*Votre objectif*: Poursuivez le texte sur l'attribution par l'Élysée des subventions pour travaux d'intérêt local, en reprenant juste après sa dernière phrase.

*Extrait du texte*:
* * * * * * * * *
En réalité, derrière cette requête, c’est la « captation » par l’ancien chef de l’Etat, depuis 2008, d’une partie de la réserve destinée à accorder des aides aux collectivités territoriales et gérée par la Place Beauvau que vise René Dosière. Situation qui, selon lui, viole la loi et la Constitution.
20 MILLIONS D’EUROS ATTRIBUÉS PAR L’ÉLYSÉE
Rembobinons le film. Nicolas Sarkozy est à l’Elysée depuis plus d’un an lorsque, le 23 octobre 2008, il adresse une lettre au ministre de l’intérieur de l’époque, Michèle Alliot-Marie, pour l’informer qu’il souhaite que les deux tiers des crédits dits de « subventions pour travaux d’intérêt local » soient désormais attribués directement par son cabinet.
De quoi s’agit-il? Dans le cadre du budget voté annuellement par le Parlement, figure le programme 122, intitulé « concours spécifiques et administrations », qui comprend une action 01 dite « aides exceptionnelles aux collectivités territoriales », subdivisée en plusieurs lignes budgétaires dont la ligne « subventions pour travaux divers d’intérêt local ».
Ces crédits, gérés par le ministère de l’intérieur, permettent d’attribuer aux communes qui en font la demande des subventions exceptionnelles. Dans le projet de loi de finances pour 2012, cette ligne est dotée de 19 millions d’euros en autorisation d’engagement (AE) et de 12 millions d’euros en crédits de paiement (CP).
Excusez du peu: cela veut dire 12,6 millions d’euros en AE et 8 millions en CP dont l’Elysée s’octroie la disposition à son gré.
Depuis 2008, donc, et sans discontinuer quels que fussent les titulaires de la fonction ministérielle, Nicolas Sarkozy a décidé que l’attribution des deux tiers de ces crédits serait directement gérée par son cabinet, de manière discrétionnaire. Ne manquant pas, en chaque occasion, de souligner par courrier au bénéficiaire qu’il en devait la faveur à ses soins.
POUVOIR DÉCISIONNEL CONTESTÉ
Dans sa requête, René Dosière souligne que « le président de la République ne tient d’aucun texte une habilitation pour s’attribuer un pouvoir de décision relatif à l’usage de crédits affectés au ministère de l’intérieur ». Aussi estime-t-il que « le président de la République s’est attribué, au mépris des dispositions constitutionnelles, un pouvoir décisionnel qui ne lui appartient pas ».
* * * * * * * * *
*Données fournies*:
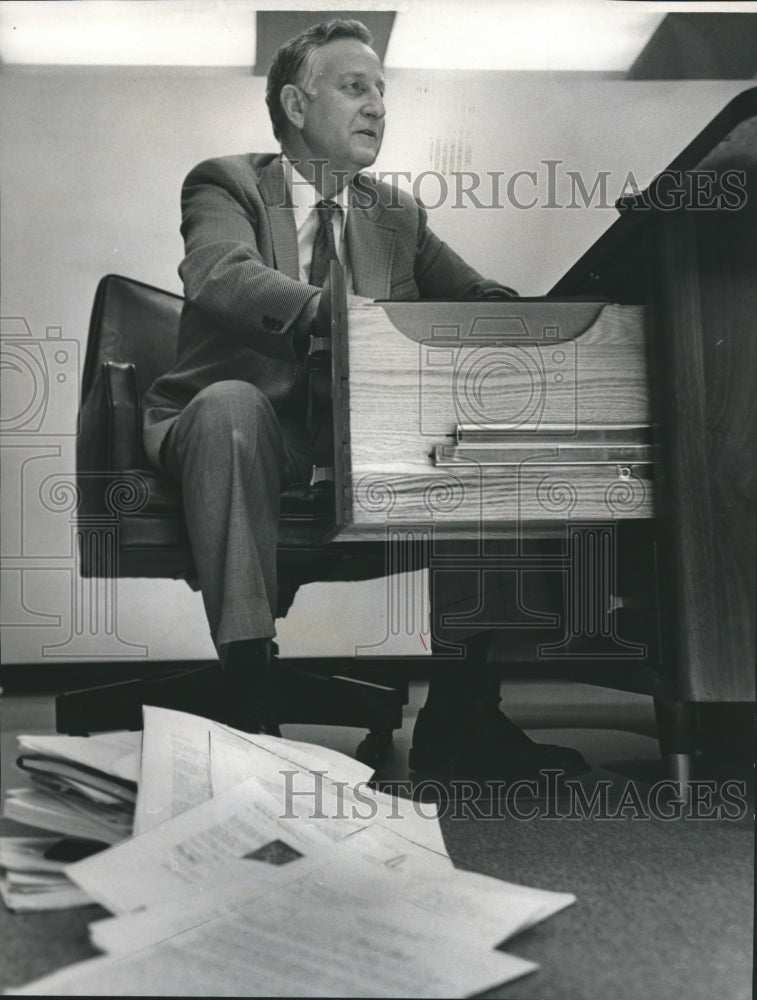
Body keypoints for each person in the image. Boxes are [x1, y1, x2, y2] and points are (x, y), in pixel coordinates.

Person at [143, 18, 587, 779]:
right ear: (293, 102)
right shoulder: (229, 182)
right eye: (354, 87)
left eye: (382, 91)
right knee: (230, 406)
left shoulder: (397, 216)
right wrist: (343, 320)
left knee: (477, 421)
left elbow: (474, 297)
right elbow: (218, 274)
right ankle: (250, 688)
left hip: (356, 448)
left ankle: (463, 711)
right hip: (240, 432)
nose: (377, 105)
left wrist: (528, 320)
* * * * * * * * *
*Réponse*:
En conséquence, la décision contestée dans la requête – il avait été impossible pour le député de former un recours sur les décisions antérieures faute d’avoir pu en prendre connaissance dans le délai prescrit de deux mois –, est à ses yeux « entachée d’incompétence ».
Le député de l’Aisne invoque à l’appui de sa requête l’article 19 de la Constitution, selon lequel « les actes du président de la République (…) sont contresignés par le premier ministre et, le cas échéant, par les ministres responsables ».
Ce contreseing ministériel est la contrepartie de l’irresponsabilité du chef de l’Etat devant le Parlement. En signant seul l’attribution d’une subvention, le président de la République « a donc méconnu l’article 19 de la Constitution », estime René Dosière.
Enfin, il rappelle que, au titre de l’article 24 de la Constitution, « le Parlement vote la loi, contrôle l’action du gouvernement, évalue les politiques publiques ». Il revient donc au Parlement de contrôler l’exécution des lois de finances ainsi que le cadre dans lequel les crédits votés peuvent être utilisés.
Pour toutes ces raisons, le député appelait donc le Conseil d’Etat à annuler la décision visée par la requête. La réponse est venue du rapporteuse public, Emmanuelle Cortot-Boucher. Se refusant à aller sur le fond de la requête, elle a invité le Conseil d’Etat à décliner sa compétence à statuer.
Elle a estimé que le député n’avait pas qualité à agir en l’espèce et que le Conseil ne pouvait que rejeter sa demande. Ce qui équivaut à une fin de non-recevoir, même si la décision a été mise en délibéré.
Ne reste plus qu’à espérer que le nouveau pouvoir exécutif ne perpétuera pas le privilège que s’était attribué l’ancien.